Aufgabe 1:
Schreiben Sie aus dem Text über die Instrumentalisierung der Religion den Abschnitt wortgetreu ab, der mit den Worten "In der Situation" beginnt und mit den Worten "in der Westbank." endet.

Bereitgestellter Auszug:
Zwei Moses 
oder die Instrumen­talisierung 
der Religion

Amira Hass, 9. Oktober 2018
Neue Wege 10/2018

In der Situation von Besatzung wird Religion zum Instrument. Sie erfüllt eine Funktion für jene, 
die unter der Fremdherrschaft und Unterdrückung leiden. Und jene, die das Land kolonisieren, stützen sich umso mehr auf göttliche Ver­heissungen, je stärker sie das internationale Recht miss­achten. Beobachtungen einer Atheistin in der Westbank.

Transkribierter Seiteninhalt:
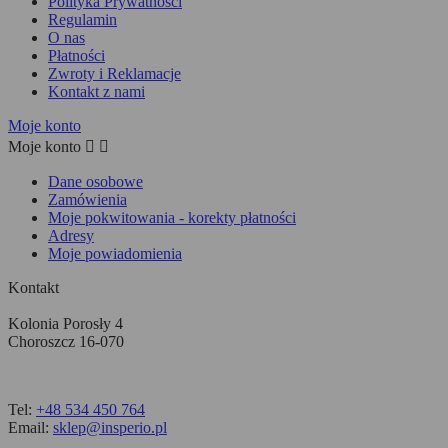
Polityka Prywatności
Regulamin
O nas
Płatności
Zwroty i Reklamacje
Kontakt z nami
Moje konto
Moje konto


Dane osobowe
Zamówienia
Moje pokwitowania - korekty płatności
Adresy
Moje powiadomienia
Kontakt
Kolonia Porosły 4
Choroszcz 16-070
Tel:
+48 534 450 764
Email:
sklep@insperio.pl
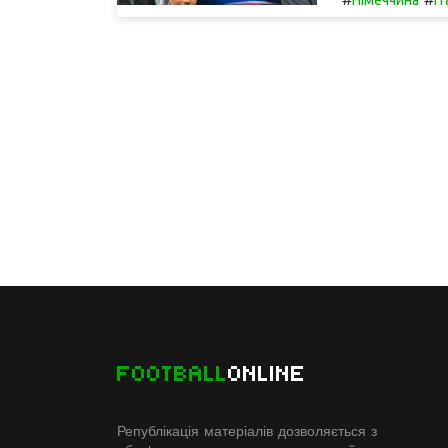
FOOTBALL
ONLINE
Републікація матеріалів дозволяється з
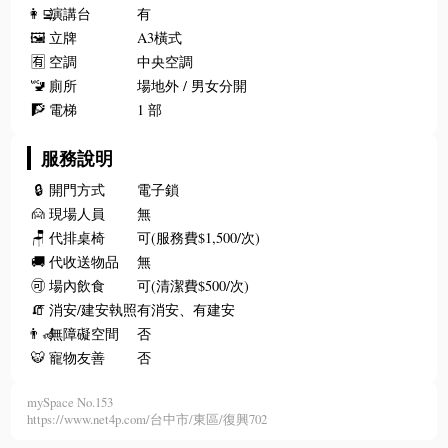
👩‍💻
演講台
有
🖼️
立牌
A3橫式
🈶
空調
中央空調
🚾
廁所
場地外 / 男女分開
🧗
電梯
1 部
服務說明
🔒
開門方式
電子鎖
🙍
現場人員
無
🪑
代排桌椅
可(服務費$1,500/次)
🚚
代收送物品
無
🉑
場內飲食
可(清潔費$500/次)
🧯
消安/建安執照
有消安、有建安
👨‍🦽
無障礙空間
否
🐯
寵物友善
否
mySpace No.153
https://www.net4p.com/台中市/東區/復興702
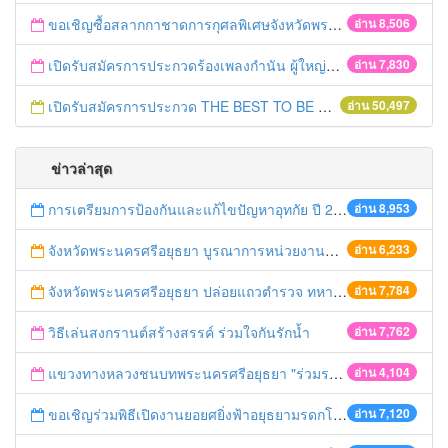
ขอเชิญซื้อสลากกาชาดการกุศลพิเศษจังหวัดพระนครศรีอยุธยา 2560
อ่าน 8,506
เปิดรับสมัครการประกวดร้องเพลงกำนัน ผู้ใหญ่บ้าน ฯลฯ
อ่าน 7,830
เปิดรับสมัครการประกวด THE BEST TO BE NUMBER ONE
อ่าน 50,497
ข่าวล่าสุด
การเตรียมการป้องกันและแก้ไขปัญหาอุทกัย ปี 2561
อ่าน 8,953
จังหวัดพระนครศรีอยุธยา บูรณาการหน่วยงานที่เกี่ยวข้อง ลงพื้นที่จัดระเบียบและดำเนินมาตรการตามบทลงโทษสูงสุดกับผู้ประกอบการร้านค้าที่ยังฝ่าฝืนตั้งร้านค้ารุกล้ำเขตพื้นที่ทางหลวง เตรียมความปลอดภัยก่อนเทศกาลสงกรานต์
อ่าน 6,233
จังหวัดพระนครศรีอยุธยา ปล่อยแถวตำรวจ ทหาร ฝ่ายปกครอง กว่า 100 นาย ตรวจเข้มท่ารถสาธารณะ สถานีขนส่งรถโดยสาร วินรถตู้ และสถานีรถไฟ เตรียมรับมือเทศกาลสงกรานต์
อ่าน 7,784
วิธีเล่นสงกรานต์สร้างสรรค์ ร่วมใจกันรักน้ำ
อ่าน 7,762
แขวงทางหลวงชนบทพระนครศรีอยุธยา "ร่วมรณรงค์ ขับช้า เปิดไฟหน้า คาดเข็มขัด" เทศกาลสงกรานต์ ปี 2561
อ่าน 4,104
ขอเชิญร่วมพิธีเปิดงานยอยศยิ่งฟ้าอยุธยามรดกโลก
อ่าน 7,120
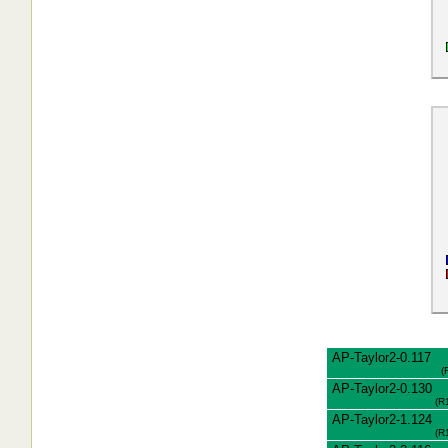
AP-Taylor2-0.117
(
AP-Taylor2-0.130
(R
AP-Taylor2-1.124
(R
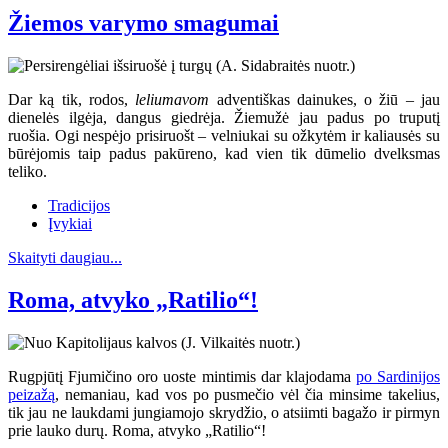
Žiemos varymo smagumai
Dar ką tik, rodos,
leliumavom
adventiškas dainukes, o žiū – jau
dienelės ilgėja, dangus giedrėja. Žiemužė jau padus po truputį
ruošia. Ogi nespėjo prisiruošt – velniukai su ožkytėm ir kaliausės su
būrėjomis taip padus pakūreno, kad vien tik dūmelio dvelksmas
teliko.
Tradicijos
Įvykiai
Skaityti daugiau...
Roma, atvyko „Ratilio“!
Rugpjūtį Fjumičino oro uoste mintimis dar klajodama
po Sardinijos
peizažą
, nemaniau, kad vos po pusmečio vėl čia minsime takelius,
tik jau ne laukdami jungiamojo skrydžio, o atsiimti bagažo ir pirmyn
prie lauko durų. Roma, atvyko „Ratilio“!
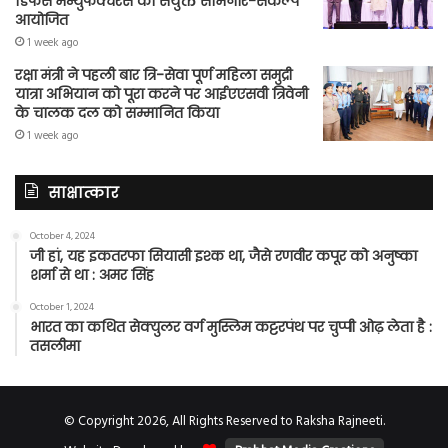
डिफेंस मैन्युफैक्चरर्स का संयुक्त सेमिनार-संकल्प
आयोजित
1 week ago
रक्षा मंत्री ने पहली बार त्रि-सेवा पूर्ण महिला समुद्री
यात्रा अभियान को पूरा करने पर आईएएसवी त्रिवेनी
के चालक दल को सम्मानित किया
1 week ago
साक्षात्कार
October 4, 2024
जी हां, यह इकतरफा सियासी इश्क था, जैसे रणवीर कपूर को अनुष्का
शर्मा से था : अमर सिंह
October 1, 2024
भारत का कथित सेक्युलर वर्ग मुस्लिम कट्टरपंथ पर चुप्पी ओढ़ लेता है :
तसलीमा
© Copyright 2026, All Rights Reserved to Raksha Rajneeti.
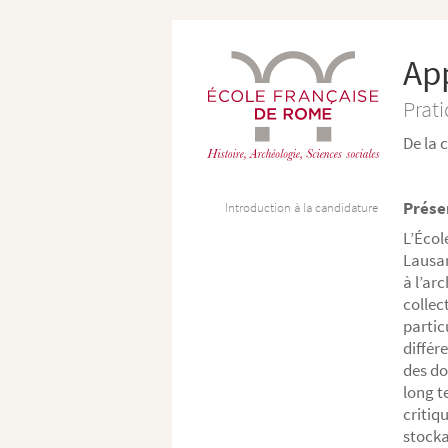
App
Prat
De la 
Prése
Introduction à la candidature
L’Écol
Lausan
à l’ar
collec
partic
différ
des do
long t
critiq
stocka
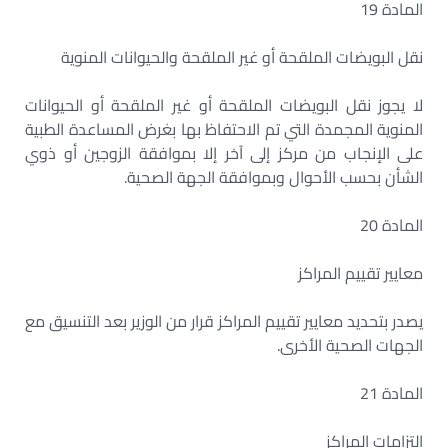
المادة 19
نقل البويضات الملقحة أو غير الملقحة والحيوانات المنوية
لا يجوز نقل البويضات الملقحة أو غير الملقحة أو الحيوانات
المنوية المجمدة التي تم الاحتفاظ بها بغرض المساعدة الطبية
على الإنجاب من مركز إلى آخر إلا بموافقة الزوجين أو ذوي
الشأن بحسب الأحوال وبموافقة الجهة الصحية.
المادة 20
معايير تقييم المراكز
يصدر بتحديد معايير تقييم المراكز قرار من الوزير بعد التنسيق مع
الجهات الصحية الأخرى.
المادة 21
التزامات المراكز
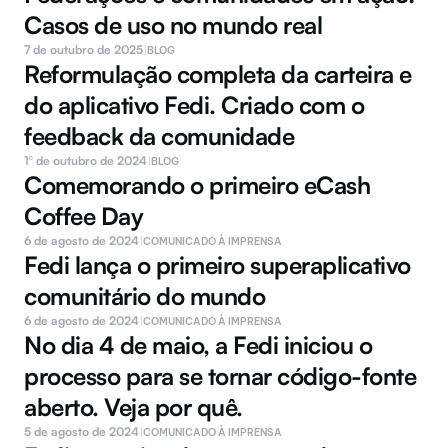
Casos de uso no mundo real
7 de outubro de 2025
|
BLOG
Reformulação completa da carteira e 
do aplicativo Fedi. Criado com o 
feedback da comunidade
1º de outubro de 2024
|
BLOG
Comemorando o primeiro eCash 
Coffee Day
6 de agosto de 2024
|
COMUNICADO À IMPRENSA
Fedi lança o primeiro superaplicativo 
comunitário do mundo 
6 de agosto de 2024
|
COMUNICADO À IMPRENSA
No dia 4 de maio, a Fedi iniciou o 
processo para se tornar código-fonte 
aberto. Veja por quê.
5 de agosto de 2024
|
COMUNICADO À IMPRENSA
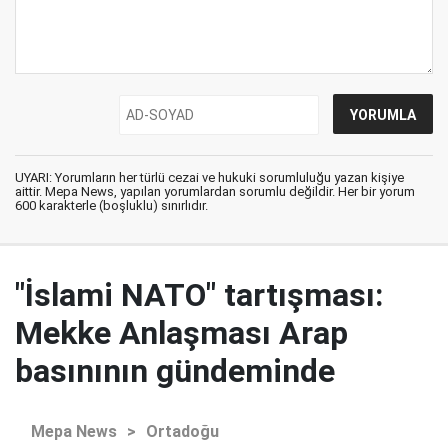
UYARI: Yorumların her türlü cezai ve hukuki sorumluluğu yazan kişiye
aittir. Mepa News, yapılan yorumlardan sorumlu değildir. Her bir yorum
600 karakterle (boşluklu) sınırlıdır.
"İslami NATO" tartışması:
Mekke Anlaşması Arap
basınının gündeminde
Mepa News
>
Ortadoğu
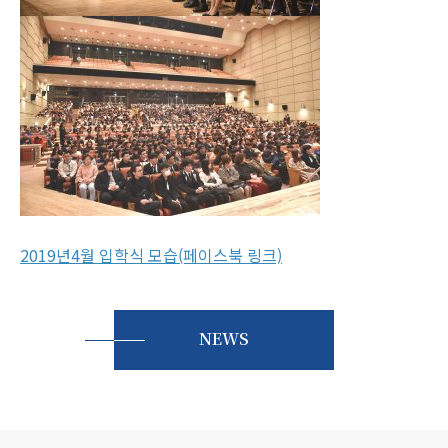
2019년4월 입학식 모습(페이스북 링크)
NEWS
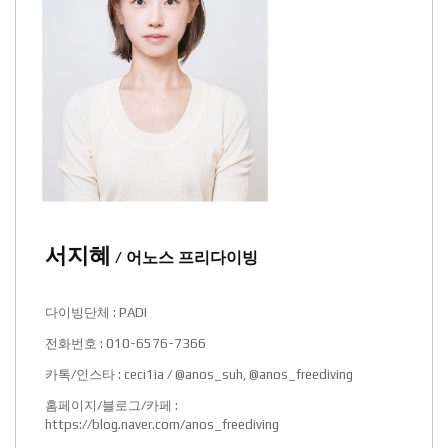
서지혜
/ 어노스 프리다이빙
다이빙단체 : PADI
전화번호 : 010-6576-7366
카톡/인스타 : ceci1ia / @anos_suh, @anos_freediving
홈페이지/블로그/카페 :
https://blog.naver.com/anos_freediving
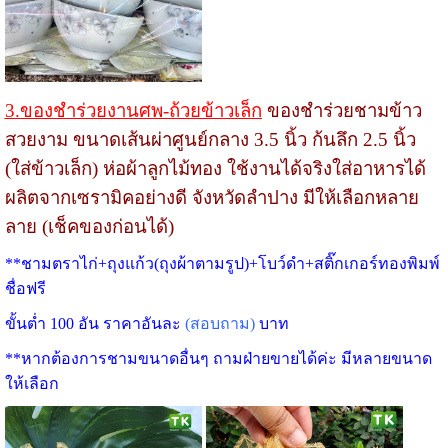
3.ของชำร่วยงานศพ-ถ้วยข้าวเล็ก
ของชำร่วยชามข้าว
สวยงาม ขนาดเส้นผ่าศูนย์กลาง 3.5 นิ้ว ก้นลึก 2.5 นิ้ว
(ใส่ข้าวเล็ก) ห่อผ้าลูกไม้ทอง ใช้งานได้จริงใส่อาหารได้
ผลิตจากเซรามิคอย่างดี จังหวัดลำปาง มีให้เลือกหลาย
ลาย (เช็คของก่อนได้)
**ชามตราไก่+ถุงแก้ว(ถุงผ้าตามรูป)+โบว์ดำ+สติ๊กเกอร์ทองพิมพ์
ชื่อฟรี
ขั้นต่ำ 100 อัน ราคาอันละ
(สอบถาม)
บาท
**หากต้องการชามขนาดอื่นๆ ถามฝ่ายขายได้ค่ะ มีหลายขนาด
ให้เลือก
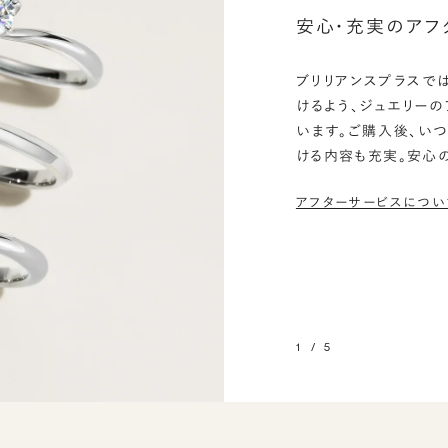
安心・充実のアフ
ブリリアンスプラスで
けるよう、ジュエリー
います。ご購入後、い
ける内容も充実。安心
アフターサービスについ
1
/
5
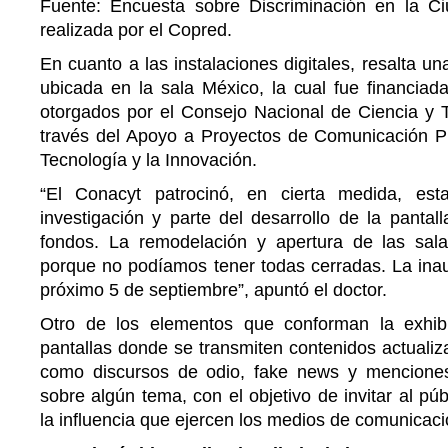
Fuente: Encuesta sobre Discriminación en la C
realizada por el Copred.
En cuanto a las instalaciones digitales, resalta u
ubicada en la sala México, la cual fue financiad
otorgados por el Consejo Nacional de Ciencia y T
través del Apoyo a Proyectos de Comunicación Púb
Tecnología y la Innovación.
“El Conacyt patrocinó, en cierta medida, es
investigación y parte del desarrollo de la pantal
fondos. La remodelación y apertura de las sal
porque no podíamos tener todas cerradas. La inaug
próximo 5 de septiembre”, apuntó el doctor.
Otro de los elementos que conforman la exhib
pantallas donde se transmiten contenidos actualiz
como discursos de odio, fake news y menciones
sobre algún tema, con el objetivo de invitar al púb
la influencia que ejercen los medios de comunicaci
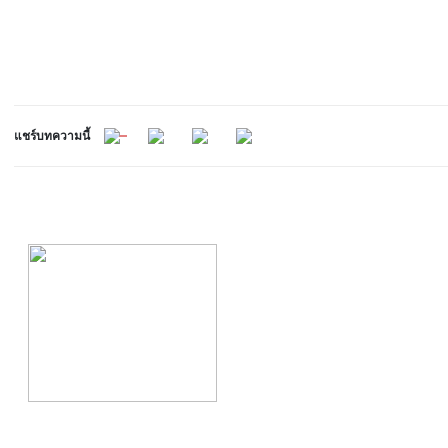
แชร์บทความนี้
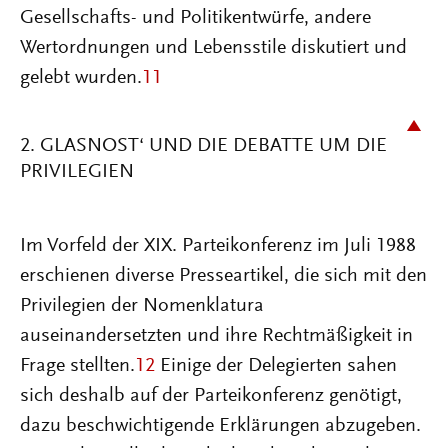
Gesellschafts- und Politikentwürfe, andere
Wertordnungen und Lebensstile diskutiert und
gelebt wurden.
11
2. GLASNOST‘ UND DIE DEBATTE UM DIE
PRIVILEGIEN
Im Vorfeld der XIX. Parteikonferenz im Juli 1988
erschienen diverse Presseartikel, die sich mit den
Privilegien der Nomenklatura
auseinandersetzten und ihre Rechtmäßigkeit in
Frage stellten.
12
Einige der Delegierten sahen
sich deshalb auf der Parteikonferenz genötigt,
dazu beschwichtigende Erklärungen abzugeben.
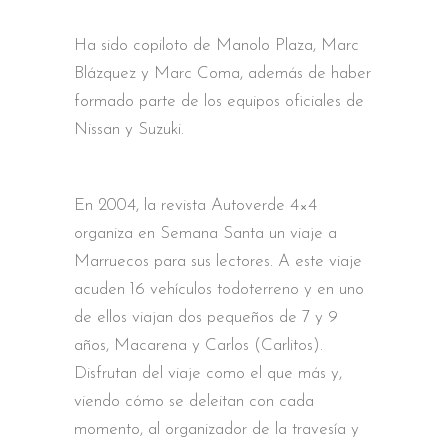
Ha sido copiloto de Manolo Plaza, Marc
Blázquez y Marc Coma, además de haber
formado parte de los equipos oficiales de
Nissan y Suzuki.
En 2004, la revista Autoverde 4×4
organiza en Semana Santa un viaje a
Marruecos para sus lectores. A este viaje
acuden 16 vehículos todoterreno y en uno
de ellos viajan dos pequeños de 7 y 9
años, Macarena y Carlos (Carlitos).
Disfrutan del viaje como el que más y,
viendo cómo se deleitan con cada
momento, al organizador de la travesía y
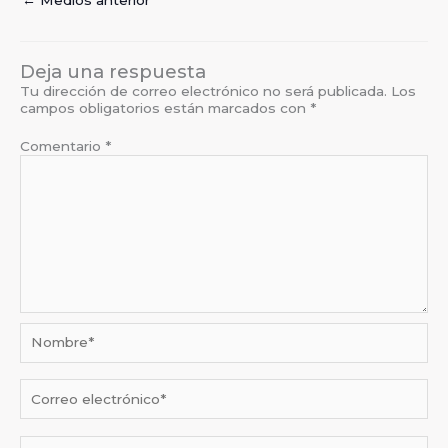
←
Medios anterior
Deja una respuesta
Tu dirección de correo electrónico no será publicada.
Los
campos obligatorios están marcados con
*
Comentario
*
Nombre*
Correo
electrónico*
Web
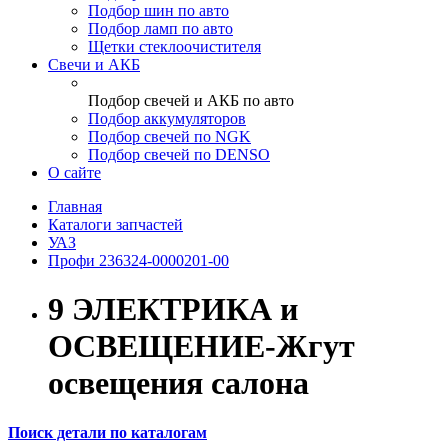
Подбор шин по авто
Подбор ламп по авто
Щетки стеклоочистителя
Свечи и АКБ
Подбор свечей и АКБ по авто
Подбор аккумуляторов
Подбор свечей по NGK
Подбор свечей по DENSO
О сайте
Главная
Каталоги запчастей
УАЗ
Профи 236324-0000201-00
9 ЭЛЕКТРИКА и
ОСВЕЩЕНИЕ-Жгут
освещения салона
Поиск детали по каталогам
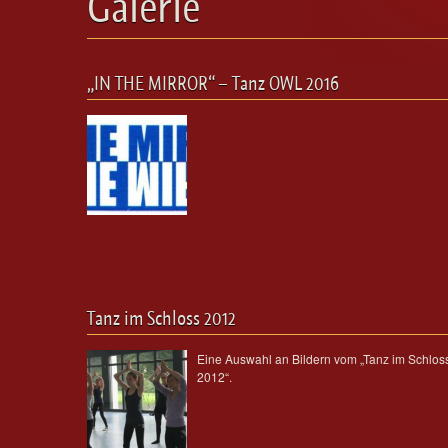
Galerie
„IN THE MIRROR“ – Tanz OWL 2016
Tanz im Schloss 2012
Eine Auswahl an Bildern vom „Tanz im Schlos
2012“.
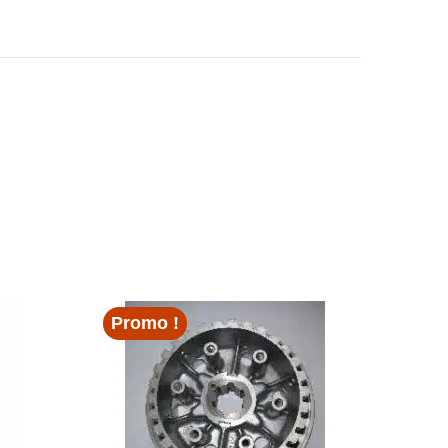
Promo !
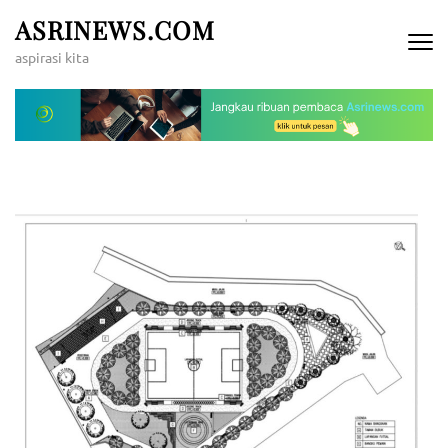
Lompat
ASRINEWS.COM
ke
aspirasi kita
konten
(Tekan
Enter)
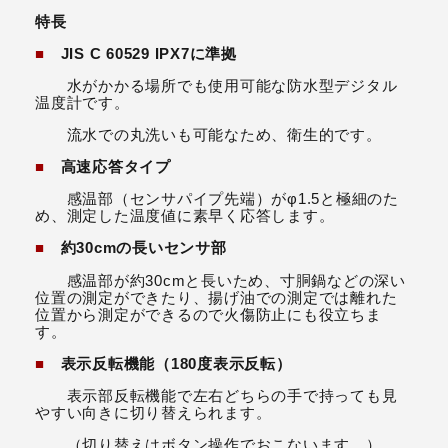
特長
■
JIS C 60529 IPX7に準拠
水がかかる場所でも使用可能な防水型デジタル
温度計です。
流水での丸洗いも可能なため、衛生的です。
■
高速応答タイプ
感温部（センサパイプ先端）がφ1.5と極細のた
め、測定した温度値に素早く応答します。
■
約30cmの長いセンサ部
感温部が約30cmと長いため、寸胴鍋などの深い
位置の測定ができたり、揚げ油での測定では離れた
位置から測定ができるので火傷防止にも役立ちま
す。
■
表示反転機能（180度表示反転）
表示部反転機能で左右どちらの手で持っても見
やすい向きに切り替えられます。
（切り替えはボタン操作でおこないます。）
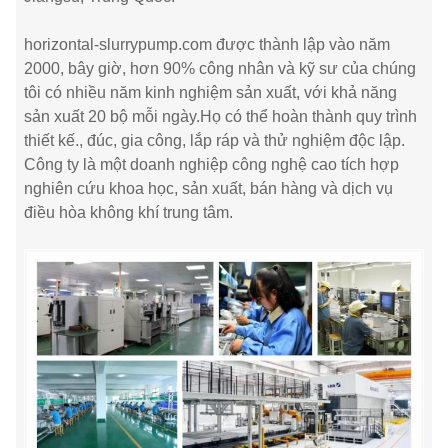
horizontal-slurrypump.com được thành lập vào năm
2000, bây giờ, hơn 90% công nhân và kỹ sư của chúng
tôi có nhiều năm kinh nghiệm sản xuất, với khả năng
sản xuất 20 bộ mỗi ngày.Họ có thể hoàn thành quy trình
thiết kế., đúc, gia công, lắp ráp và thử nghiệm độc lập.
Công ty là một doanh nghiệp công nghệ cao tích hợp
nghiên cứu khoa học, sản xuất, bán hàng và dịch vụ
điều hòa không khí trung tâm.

Aufgabe 2:
Stellen Sie aus den Datensätzen den Abschnitt, der mit der Zeile beginnt, die "2019년4월 입학식 모습(페이스북 링크)" enthält, und mit der Zeile endet, die "dazu beschwichtigende Erklärungen abzugeben." enthält, als Markdown-Tabelle mit den Spalten Nr und Zeile dar. Beide Grenzzeilen gehören dazu, Leerzeilen und die Bilder bleiben weg.

Antwortbereich 1:
In der Situation von Besatzung wird Religion zum Instrument. Sie erfüllt eine Funktion für jene, 
die unter der Fremdherrschaft und Unterdrückung leiden. Und jene, die das Land kolonisieren, stützen sich umso mehr auf göttliche Ver­heissungen, je stärker sie das internationale Recht miss­achten. Beobachtungen einer Atheistin in der Westbank.

Antwortbereich 2:
| Nr | Zeile |
|---|---|
| 1 | 2019년4월 입학식 모습(페이스북 링크) |
| 2 | NEWS |
| 3 | 서지혜 |
| 4 | / 어노스 프리다이빙 |
| 5 | 다이빙단체 : PADI |
| 6 | 전화번호 : 010-6576-7366 |
| 7 | 카톡/인스타 : ceci1ia / @anos_suh, @anos_freediving |
| 8 | 홈페이지/블로그/카페 : |
| 9 | https://blog.naver.com/anos_freediving |
| 10 | 3.ของชำร่วยงานศพ-ถ้วยข้าวเล็ก |
| 11 | ของชำร่วยชามข้าว |
| 12 | สวยงาม ขนาดเส้นผ่าศูนย์กลาง 3.5 นิ้ว ก้นลึก 2.5 นิ้ว |
| 13 | (ใส่ข้าวเล็ก) ห่อผ้าลูกไม้ทอง ใช้งานได้จริงใส่อาหารได้ |
| 14 | ผลิตจากเซรามิคอย่างดี จังหวัดลำปาง มีให้เลือกหลาย |
| 15 | ลาย (เช็คของก่อนได้) |
| 16 | **ชามตราไก่+ถุงแก้ว(ถุงผ้าตามรูป)+โบว์ดำ+สติ๊กเกอร์ทองพิมพ์ |
| 17 | ชื่อฟรี |
| 18 | ขั้นต่ำ 100 อัน ราคาอันละ |
| 19 | (สอบถาม) |
| 20 | บาท |
| 21 | **หากต้องการชามขนาดอื่นๆ ถามฝ่ายขายได้ค่ะ มีหลายขนาด |
| 22 | ให้เลือก |
| 23 | 安心・充実のアフ |
| 24 | ブリリアンスプラスで |
| 25 | けるよう、ジュエリー |
| 26 | います。ご購入後、い |
| 27 | ける内容も充実。安心 |
| 28 | アフターサービスについ |
| 29 | 1 |
| 30 | / |
| 31 | 5 |
| 32 | Fuente: Encuesta sobre Discriminación en la C |
| 33 | realizada por el Copred. |
| 34 | En cuanto a las instalaciones digitales, resalta u |
| 35 | ubicada en la sala México, la cual fue financiad |
| 36 | otorgados por el Consejo Nacional de Ciencia y T |
| 37 | través del Apoyo a Proyectos de Comunicación Púb |
| 38 | Tecnología y la Innovación. |
| 39 | “El Conacyt patrocinó, en cierta medida, es |
| 40 | investigación y parte del desarrollo de la pantal |
| 41 | fondos. La remodelación y apertura de las sal |
| 42 | porque no podíamos tener todas cerradas. La inaug |
| 43 | próximo 5 de septiembre”, apuntó el doctor. |
| 44 | Otro de los elementos que conforman la exhib |
| 45 | pantallas donde se transmiten contenidos actualiz |
| 46 | como discursos de odio, fake news y menciones |
| 47 | sobre algún tema, con el objetivo de invitar al púb |
| 48 | la influencia que ejercen los medios de comunicaci |
| 49 | แชร์บทความนี้ |
| 50 | Gesellschafts- und Politikentwürfe, andere |
| 51 | Wertordnungen und Lebensstile diskutiert und |
| 52 | gelebt wurden. |
| 53 | 11 |
| 54 | 2. GLASNOST‘ UND DIE DEBATTE UM DIE |
| 55 | PRIVILEGIEN |
| 56 | Im Vorfeld der XIX. Parteikonferenz im Juli 1988 |
| 57 | erschienen diverse Presseartikel, die sich mit den |
| 58 | Privilegien der Nomenklatura |
| 59 | auseinandersetzten und ihre Rechtmäßigkeit in |
| 60 | Frage stellten. |
| 61 | 12 |
| 62 | Einige der Delegierten sahen |
| 63 | sich deshalb auf der Parteikonferenz genötigt, |
| 64 | dazu beschwichtigende Erklärungen abzugeben. |